How sweet and quiet and fragrant it was there among the flowering trees! In one place a little group of Syrian Christians were recreating (it being Sunday), playing some curious dulcimer instrument and singing a weird hymn.
We crossed the garden, and sat on the grass under the peach-bloom while Habib went for the carriage. Sitting there, we realized that the guide-book had been only fair to Damascus.
"For miles around it is a wilderness of gardens – gardens with roses among the tangled shrubberies, and with fruit on the branches overhead. Everywhere among the trees the murmur of unseen rivulets is heard."
That sounds like fairyland, but it is only Damascus – Damascus in June, when the fruit is ripening and the water-ways are full.
We drove out of Damascus altogether – far out across a fertile plain, to the slopes of the West Lebanon hills. Then turning, we watched the sun slip down the sky while Habib told us many things. Whatever there is to know, Habib knows, and to localities and landmarks he fitted stories and traditions which brought back all the old atmosphere and made this Damascus the Damascus of fable and dreams.
Habib pointed out landmarks near and far – minarets of the great mosque, the direction of Jerusalem, of Mecca; he showed us where the waters of Damascus rise and where they waste into the desert sands. To the westward was Mount Hermon; southward came the lands of Naphtali, and Bashan where the giant Og once reigned. All below us lay Palestine; Mount Hermon was the watch-tower, Damascus the capital of the North.
Damascus in the sunset, its domes and minarets lifting above the lacing green! There is no more beautiful picture in the world than that. We turned to it again and again when every other interest had waned – the jewel, the "pearl set in emeralds," on the desert's edge. Laura and I will always remember that Sunday evening vision of the old city, the things that Habib told us, and the drive home.

┄┄┄┄┄┄

◆ THINGS TO DO ◆
a) Answer these questions about the Damascus passage:
(i) What kind of instrument were the Syrian Christians playing?
(ii) Who went for the carriage?
(iii) Which mountain lay to the westward?
b) Please copy the Damascus passage from "How sweet and" to "a weird hymn.", changing "dulcimer" to "lute".

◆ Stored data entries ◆

┄┄┄┄┄┄

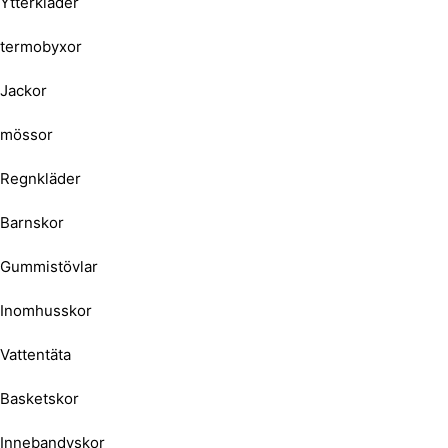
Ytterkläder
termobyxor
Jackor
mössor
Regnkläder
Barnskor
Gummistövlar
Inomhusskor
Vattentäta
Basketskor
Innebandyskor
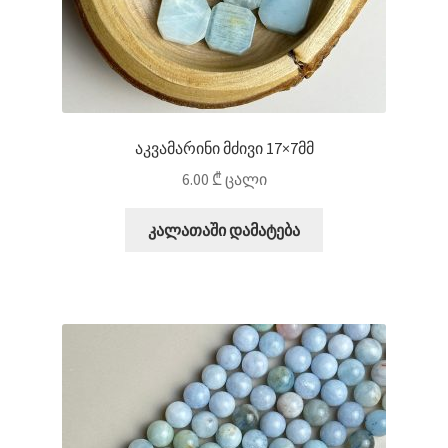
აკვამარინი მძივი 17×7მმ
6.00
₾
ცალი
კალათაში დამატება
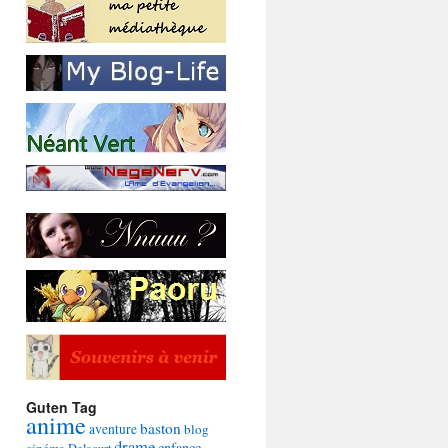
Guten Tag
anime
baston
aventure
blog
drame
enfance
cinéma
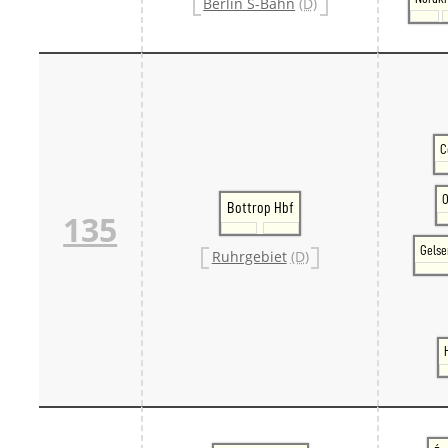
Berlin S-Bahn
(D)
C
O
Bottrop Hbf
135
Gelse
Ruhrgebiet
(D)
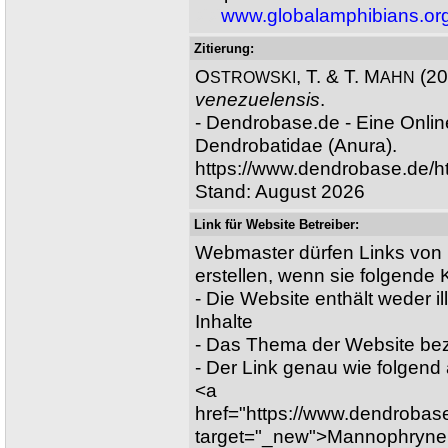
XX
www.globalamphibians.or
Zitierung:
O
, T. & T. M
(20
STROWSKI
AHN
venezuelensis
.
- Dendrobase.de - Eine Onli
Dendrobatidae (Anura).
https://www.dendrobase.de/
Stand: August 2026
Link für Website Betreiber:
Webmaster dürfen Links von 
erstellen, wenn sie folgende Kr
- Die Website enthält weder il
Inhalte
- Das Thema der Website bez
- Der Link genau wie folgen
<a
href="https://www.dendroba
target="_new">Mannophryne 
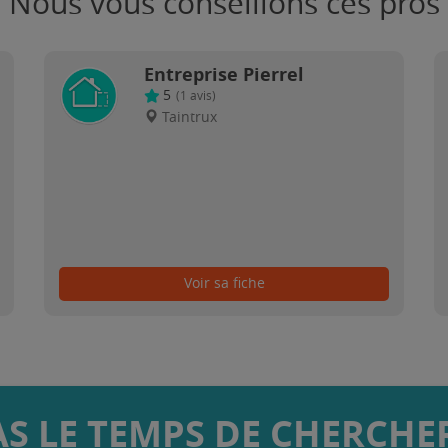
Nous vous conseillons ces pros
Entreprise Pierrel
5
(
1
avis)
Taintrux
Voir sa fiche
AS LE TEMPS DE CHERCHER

┄┄┄┄┄┄

◆ PROBLEM SOLUTIONS ◆
a)
(i) A curious dulcimer instrument
(ii) Habib
(iii) Mount Hermon

b)
How sweet and quiet and fragrant it was there among the flowering trees! In one place a little group of Syrian Christians were recreating (it being Sunday), playing some curious lute instrument and singing a weird hymn.